• WHAT TO DO:
(1) Reproduce the stretch of the fracture treatment passage from "There have been" through "will increase costs." word for word.
(2) According to the fracture treatment passage, which Canadian patent's method is combined with the co-mingling of gases with liquid CO2?
(3) Write the next part of the fracture treatment passage, picking up right after its final sentence.

• QUOTED TEXT:
===============

There have been literally hundreds of fracture treatments in Canada
and abroad using 100% liquid CO.sub.2. There have also been
treatments using 100% gaseous nitrogen. A medium consisting solely
of liquified CO.sub.2 and nitrogen has not been used. Reasons
include: dilution of the liquified CO.sub.2 using nitrogen will
obviously even further reduce what little inherent proppant
carrying capacity is possessed by the CO.sub.2, increase of fluid
losses into the formation, and increased surface pumping pressures
from increased friction pressures and decreased hydrostatic head
caused by the addition of nitrogen that will increase costs.
Applicant has discovered however that significant advantages can be
obtained from the co-mingling of gases with liquid CO.sub.2 and,
when combined with the method of Canadian Patent 1,134,258, without
loss of proppant carrying capacity. Moreover, contrary to
expectations, liquid CO.sub.2 /N.sub.2 treatments result in actual
lowering of surface treatment pressures at equivalent volumetric
rates which reduces pumping costs, and yield improved leak-off
characteristics. Significant additional economic benefits accrue as
well as will be discussed below.

===============

• LISTED RECORDS:
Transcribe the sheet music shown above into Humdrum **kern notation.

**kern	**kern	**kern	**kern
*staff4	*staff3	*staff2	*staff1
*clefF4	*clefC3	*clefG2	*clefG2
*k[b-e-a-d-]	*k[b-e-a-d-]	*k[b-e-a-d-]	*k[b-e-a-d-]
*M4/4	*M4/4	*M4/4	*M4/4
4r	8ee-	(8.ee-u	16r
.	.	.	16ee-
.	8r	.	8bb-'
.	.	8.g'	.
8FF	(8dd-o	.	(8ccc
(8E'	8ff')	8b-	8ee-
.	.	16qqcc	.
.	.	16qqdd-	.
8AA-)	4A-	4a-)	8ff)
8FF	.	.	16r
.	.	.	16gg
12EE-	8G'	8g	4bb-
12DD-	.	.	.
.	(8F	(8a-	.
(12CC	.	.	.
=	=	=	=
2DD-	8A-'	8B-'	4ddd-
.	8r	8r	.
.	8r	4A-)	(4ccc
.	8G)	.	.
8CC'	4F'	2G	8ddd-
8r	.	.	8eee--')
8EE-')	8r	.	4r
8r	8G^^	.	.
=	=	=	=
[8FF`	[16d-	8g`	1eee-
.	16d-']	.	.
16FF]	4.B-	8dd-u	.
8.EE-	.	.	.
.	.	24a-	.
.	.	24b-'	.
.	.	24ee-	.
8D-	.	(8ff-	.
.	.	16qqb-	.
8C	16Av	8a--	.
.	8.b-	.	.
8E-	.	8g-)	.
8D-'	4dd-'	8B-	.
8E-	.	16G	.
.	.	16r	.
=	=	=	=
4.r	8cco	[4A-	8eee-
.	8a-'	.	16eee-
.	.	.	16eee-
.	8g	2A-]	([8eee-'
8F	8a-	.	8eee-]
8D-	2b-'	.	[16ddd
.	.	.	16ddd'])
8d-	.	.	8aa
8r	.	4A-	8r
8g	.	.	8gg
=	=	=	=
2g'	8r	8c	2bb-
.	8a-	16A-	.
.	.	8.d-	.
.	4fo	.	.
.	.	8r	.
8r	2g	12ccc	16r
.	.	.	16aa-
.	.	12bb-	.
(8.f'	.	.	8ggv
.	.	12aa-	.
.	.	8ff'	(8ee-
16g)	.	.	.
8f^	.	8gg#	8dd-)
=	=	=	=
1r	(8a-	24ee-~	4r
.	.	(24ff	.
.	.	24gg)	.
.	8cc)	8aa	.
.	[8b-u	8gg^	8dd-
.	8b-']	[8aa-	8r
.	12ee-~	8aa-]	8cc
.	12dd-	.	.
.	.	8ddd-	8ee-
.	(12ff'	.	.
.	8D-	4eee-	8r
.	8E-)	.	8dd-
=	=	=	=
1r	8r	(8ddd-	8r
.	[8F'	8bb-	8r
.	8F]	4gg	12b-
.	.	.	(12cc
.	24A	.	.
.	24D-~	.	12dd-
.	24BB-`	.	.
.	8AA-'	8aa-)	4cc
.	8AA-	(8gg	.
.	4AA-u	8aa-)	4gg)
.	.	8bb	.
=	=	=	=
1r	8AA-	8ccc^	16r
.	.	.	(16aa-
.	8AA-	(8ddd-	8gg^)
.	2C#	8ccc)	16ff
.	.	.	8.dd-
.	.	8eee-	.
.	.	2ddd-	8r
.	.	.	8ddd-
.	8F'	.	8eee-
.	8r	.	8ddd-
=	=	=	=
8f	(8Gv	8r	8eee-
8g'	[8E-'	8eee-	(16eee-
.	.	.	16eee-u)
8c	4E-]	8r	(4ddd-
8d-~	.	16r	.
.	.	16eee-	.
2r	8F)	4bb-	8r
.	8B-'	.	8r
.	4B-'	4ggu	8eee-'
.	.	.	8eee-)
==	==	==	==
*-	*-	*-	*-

===============

• SOLVED PROBLEMS:
(1)
There have been literally hundreds of fracture treatments in Canada
and abroad using 100% liquid CO.sub.2. There have also been
treatments using 100% gaseous nitrogen. A medium consisting solely
of liquified CO.sub.2 and nitrogen has not been used. Reasons
include: dilution of the liquified CO.sub.2 using nitrogen will
obviously even further reduce what little inherent proppant
carrying capacity is possessed by the CO.sub.2, increase of fluid
losses into the formation, and increased surface pumping pressures
from increased friction pressures and decreased hydrostatic head
caused by the addition of nitrogen that will increase costs.

(2) Canadian Patent 1,134,258.

(3)
SUMMARY OF THE INVENTION
Accordingly, it is an object of the present invention to provide a
fracturing fluid and a method of hydraulic fracturing utilizing a
liquified gas co-mingled with a gas providing both commercially
acceptable proppant deliveries with minimum formation
contamination.
In a preferred aspect of the present invention, these objects are
achieved by adding gaseous nitrogen to a stream of liquified carbon
dioxide including proppants entrained therein.
According to the present invention, then, there is provided a fluid
for fracturing an underground formation penetrated by a well bore
comprising a mixture of a liquified gas and a gas.
According to another aspect of the present invention, there is also
provided a fluid for hydraulically fracturing an underground
formation penetrated by a well bore comprising a liquified gas
co-mingled with a non-liquified gas.
According to yet another aspect of the present invention, there is
also provided a fluid for fracturing an underground formation
penetrated by a well bore comprising a mixture of a predetermined
amount of a liquified gas and a predetermined amount of a
non-liquified gas, the ratio of said predetermined amount of said
liquified gas to said predetermined amount of said non-liquified
gas being variable in a wide range.
According to yet another aspect of the present invention, there is
also provided a fluid for fracturing an underground formation
penetrated by a well bore comprising a mixture of a liquified gas
and a gas.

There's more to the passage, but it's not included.